All recessions are local
Wednesday, March 05, 2008
There's a pretty cool interactive graphic in this story at USAToday today. They make the same point that realtors like to make these days - all recessions are local.
Just look at the farm belt - no recession there - nothin' but green.
You can mouse-over a state and they'll pop up a list of major metropolitan areas with green, yellow, and red lights to indicate the current economic conditions for each area. The entire California central valley is one, big red-light district, as is the entire state of Nevada, some areas in more ways than one.On the campaign trail and in homes across the USA, the debate is underway about whether the U.S. economy in 2008 will see its first downturn in seven years.
Yes, and those states had the biggest housing bubbles (well, except for Michigan where, sadly, they got a housing bust without the preceding boom).
Despite the recent onslaught of negative news, it remains unclear whether the current state of affairs meets the economists' definition of a recession: a widespread decline in economic activity lasting more than just a few months. As in politics, all economics is local.
Mark Zandi, chief economist at Moody's Economy.com, for example, believes the U.S. economy is in recession.
But the contraction is far from uniform. Zandi's firm estimates that in January, 30 state economies were expanding while 15 were "at risk" of slipping into recession.

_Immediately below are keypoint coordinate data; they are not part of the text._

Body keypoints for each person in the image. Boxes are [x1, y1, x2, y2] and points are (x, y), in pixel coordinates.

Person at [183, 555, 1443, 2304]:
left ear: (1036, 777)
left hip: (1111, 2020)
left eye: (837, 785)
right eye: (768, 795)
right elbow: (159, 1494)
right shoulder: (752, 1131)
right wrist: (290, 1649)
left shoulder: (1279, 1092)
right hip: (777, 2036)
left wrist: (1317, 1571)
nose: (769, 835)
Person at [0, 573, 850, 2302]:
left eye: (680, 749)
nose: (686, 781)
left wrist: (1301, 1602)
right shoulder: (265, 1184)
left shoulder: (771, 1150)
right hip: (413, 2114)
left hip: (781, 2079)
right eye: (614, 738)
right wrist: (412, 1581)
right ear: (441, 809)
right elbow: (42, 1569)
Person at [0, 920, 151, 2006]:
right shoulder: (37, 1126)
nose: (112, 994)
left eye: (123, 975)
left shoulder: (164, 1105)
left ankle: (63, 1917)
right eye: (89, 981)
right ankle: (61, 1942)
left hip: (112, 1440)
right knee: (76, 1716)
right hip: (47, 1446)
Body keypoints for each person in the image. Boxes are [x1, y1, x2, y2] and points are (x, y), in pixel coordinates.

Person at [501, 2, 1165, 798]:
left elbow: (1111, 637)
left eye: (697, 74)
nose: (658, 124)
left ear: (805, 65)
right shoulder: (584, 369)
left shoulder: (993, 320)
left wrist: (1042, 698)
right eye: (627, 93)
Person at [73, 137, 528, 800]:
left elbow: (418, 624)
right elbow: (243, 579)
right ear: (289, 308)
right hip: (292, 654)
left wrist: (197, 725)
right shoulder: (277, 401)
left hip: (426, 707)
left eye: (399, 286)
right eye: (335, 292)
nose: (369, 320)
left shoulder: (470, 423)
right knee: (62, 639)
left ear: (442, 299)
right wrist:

Arizona, California, Florida, Michigan and Nevada were already in a recession at the start of the year. Those states account for one-quarter of the nation's total economic output.
Just like when they said there was "no national housing bubble", maybe economists and elected officials can start saying, there's "no national recession".
No, probably not - there exists a comprehensive set of economic statistics and an entire agency tasked with the job of defining exactly when a national recession starts and stops.
Maybe if there had been a similar staff to determine when financial bubbles start and stop we wouldn't be in the current mess.
3 comments:
I suppose that USA Today and the economists they talk to believe that the only economic problem we have is the bursting housing bubble - which does differ by locality. It's hard to understand why the collapse in financial derivatives would be localized, or the price of fuel, or the borrowing of billions for the Iraq War, or the fall of the dollar.
As California goes, so goes the nation.
Most of those states not yet in recession depend on the support of those that are.
The problem is, by definition you can not know when a recession started for at least 6 months after it began. Although technically GDP is not used now (no one knows what their criteria is anymore), real GDP has been inflated by a fictitiously low CPI, hedonic adjustments, consumer debt=spending, and the housing bubble. Using GDP as the criteria, adjusted for the deception and bubbles, and we have most likely been in recession for most of the 21st century, except for a couple of quarters in 2004 due to the tax cuts.
Our population has grown 22 million since 2000. But only 1.6 million non-farm jobs have been created since 2000. WTF? That can't be right, can it? What are they doing, farming?